Adding 3 Terabyte drives

I recently upgraded one of my storage drives from 2 to 3 TB, and wanted to report some of what I found.  Upgrading drives beyond 2.2TB can lead to some complications, including either hardware or OS compatibility.  I found that most of my firewire drive enclosures don’t support the larger drives, and none of my USB enclosures do. All of the eSATA configurations handled it with no problem. (Tested on Mac only).

Background
We’ve run into a limit like this before. Many years ago, IDE connections would only support volumes up to 137 GB in size (shown as 128 GB in older Mac OS). If you connected a drive that was larger, you had to format the drive into partitions if you wanted to take advantage of the drive’s full capacity.  ATA-6, which was introduced in 2002 lifted that limit to an astronomical 144 petabytes.

Serial ATA (SATA) shares the ability to support very large volumes, but the hard drive controller or bridge board (the thing that lets the hard drive talk to your computer’s logic board) may be limited to 2.2TB. Since Operating Systems like Windows XP don’t support volumes larger than 2.2 TB, manufacturers limited the capacity of the controller to make such large volumes.  Windows Vista and 7 don’t have the limitation, as long as the drive is formatted as GUID.  Mac OS 10.4 and later also don’t have that problem.

So what happens if you put a drive in an enclosure that does not support the volume size?  First, you’ll be asked to format the drive, since it won’t be readable to the computer.
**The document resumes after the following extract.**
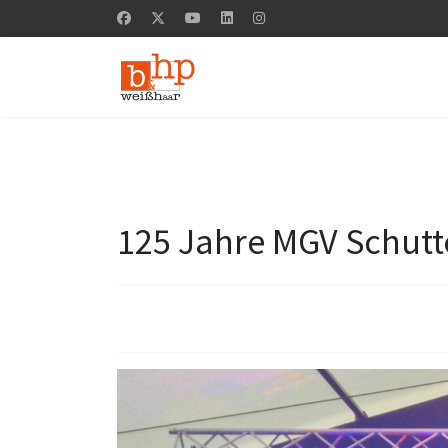
125 Jahre MGV Schutt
This can cause a heart attack if you have a bunch of data on the drive and don’t want to reformat it.

Testing my Hardware
I took this opportunity to test some o fmy hardware to see which devices supported 3TB drives.  Here’s what I found.

SATA – All of my SATA connections supported the large drive.  This included the internal connections on my Mac Pro tower, as well as the add-on eSATA cards I’m using (one for the desktop and one for the laptop). Note that most of these cards have upgradable firmware, and you might need to do that to allow the large drives, if you have an older eSATA card.  I upgraded the firmware of my cards to be compatible with 10.6 a while ago, so I’m already running the latest firmware.

Firewire – I have quite a variety of firewire enclosures in use, and nearly all of them don’t support the large drives.  Note that many of these are 4-6 years old, so it’s not particularly surprising that they were designed to top out at 2.2 TB.

The Wiebetech (CRU Dataport) devices that I have did not originally support the large drives, but have upgradable firmware that solved the problem.  This is one reason that you pay a bit more for Wiebetech, but you get some real value for your money.

The cheaper Cooldrives enclosures that I have don’t support a firmware upgrade. I’m looking at replacing the Bridgeboards in these units with something like this.  It has a current Oxford 934 Firewire controller, and should be easy to swap into my multi-bay enclosures.

The older OWC enclosure I had was not upgradable, but the current ones seem to support large drives. One great thing about OWC is that you can get a smart person on the phone to answer these kinds of questions easily.

USB –  None of the USB devices I own seem to support the large drives. That’s not particularly surprising, since most of my USB enclosures are older.

Drobo – Did not test, but the company website shows support for 3TB drives. I’d make sure my firmware was up to date before installing one of these.

The Bottom Line
Because of the configuration of my system, and my data needs, I eventually decided not to use the 3TB drive for archive data storage. My photo archive lives in older firewire enclosures that it connected to an iMac server, and none of these devices currently support 3TB. I decided to let these drives remain as 2TB for a while, since I have plenty of space left on them.

I have put the 3TB drives into service as Working File backups that protect the current files on my Mac Pro tower. I’ll use these as swapper drives that let me take current work off-site. Since my works-in-progress data is edging toward 2 TB, the extra capacity will be useful here right away, since I can allow Chronosync to save additional copies of changed and deleted files.  These drives connect by eSATA, so there is not problem with the large volumes.